Airspace controllers exercise to support contingencies

  • Published
  • By Senior Airman Natasha Stannard
  • 52nd Fighter Wing Public Affairs
The trucks roared in a single file line bound for a new site atop a barren hill.

Upon arrival, the travelers unloaded tents, generators, cables, meals and various materials to survive the week.

Pre-dawn mist sprawled across the forest-laden hills of Gerolstein as they began building their home for the week July 12 - 20.

They trudged through damp fields as rain pelted their faces and drenched their clothes. Rough hands positioned unhitched trailers loaded with pallets of supplies and sunk into the soft ground. By noon, the empty field had grown into a small village the weary travelers looked upon as they dug their plastic spoons into packets of "chili-mac."

This was day one of Eifel Strike 2012, an annual week-long field exercise in which 606th Air Control Squadron Airmen exercise their ability to transport equipment and set up a control and reporting center. A CRC is a tactical command and control site that has radar, satellite communications, as well as everything else required to survive and accomplish the mission in a remote location.

The squadron's Airmen have 20 different technical specialties and are from 18 different work centers. These Airmen deploy for six months and are home for 12 months. They train continually to ensure they're ready to mobilize within a moment's notice to support theater and combatant commanders in combat operations.

"In our hearts this exercise is not a training mission - this is, 'We need to mobilize now,'" said Lt. Col. Justin Hickman, 606th ACS commander. "We're working long days to get this done. We train and prepare for this so when 606 Airmen are woken up at 3 a.m. (to mobilize), they can do it at an accelerated pace."

Senior Airman Tyler Bigler, 606th ACS communications technician, realized the sense of urgency needed to build the site and start the mission the moment his boots hit the ground.

"Our objective is to have a full radar site set up and ready to go," he said as he stood by a recently built tent. "We also have to get dropped off in a site and instantly build our own base camp from the bottom up. Practicing that out here in the field helps us do that in real world situations; it makes us more efficient."

For Tech. Sgt. Shannon Loring, 606th ACS electronic protection technician, training like this also helps the squadron recognize lessons learned to conduct real-world missions more efficiently. At this year's training, the rainy weather presented hardships to challenge Airmen's capabilities.

"This year, we got our radar out here to get it operational for live missions," she said.

Once the site is complete, the 606 ACS will control airspace and support the pilots of the 480th Fighter Squadron (flying F-16 Fighting Falcons), German Tornado multirole fighter aircraft and Eurofighter Typhoons with a wide-area surveillance of up to 215 nautical miles.

"We're going to work with the 480th FS; and previously we've worked with the 81st FS...we mission plan for better integration and that makes us stronger as a team when we deploy for our respective missions," Hickman said. "While (pilots) focus on their missions, whatever they may be tasked with, they can do it knowing the 606th is watching their back."
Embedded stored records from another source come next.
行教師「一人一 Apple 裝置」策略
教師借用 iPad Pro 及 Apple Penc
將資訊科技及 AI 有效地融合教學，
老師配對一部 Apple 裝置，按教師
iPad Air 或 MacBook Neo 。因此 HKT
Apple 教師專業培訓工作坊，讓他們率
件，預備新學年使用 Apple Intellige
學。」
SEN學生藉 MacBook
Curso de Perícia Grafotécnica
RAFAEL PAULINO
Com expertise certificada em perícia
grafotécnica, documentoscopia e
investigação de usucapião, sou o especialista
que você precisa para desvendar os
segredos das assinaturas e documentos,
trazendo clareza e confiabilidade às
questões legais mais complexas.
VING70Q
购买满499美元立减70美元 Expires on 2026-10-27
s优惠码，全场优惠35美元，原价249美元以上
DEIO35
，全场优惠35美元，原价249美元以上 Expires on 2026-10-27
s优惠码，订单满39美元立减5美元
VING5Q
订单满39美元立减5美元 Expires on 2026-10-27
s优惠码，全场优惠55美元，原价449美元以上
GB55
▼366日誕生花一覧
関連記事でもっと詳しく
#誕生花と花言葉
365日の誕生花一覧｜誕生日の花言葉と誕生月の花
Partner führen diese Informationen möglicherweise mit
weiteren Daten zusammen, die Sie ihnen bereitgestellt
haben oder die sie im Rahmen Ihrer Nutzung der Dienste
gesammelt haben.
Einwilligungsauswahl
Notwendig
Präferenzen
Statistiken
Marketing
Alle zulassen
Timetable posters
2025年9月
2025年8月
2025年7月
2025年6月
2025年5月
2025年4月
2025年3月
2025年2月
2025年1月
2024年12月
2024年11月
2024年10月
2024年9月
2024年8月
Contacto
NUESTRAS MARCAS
The 606th ACS will also set up data links to communicate with higher headquarters, relay messages to pilots and work with their German counterparts at the Gerolstein Bundeswehr, who are supporting the training site.

"When we work with the Gerolstein Bundeswehr, we're able to coordinate with them and train with them," Hickman said. "The Host Nation community and military here are excellent hosts, and we in return are good guests. Without the use of this training site, we couldn't complete our necessary deployment training."

Hickman also said none of this would be possible without the support of the 52nd Fighter Wing and the local community.

For example, 52nd Security Forces Squadron coordinated with the local police department to get the convoy to the site without disrupting the local commuters. The 52nd Civil Engineer Squadron assisted with site preparation and the 52nd Logistics Readiness Squadron helped with deploying some of the 606th ACS's equipment. Additionally, the 52nd Operations Support Squadron helped with scheduling the flying missions that the 606th ACS would control.

"A lot of people in the wing helped us out, and that's what's great about being in the Saber Nation," he said.

With endless days in the week ahead, Airmen look not only upon the site they built from the ground up scattered with tents, a radar tower and power generators, but to the opportunities that will build them up and give them a bigger perspective of their roles in the ACS mission.

Hickman said he hopes each Airman -- whether they're a surveillance technician, vehicle maintainer, radar maintenance technician or communication technician - will see how important they are to the squadron's mission, and step off the training field this Friday knowing, "I've done this in training; I know I can do it in a real-world contingency."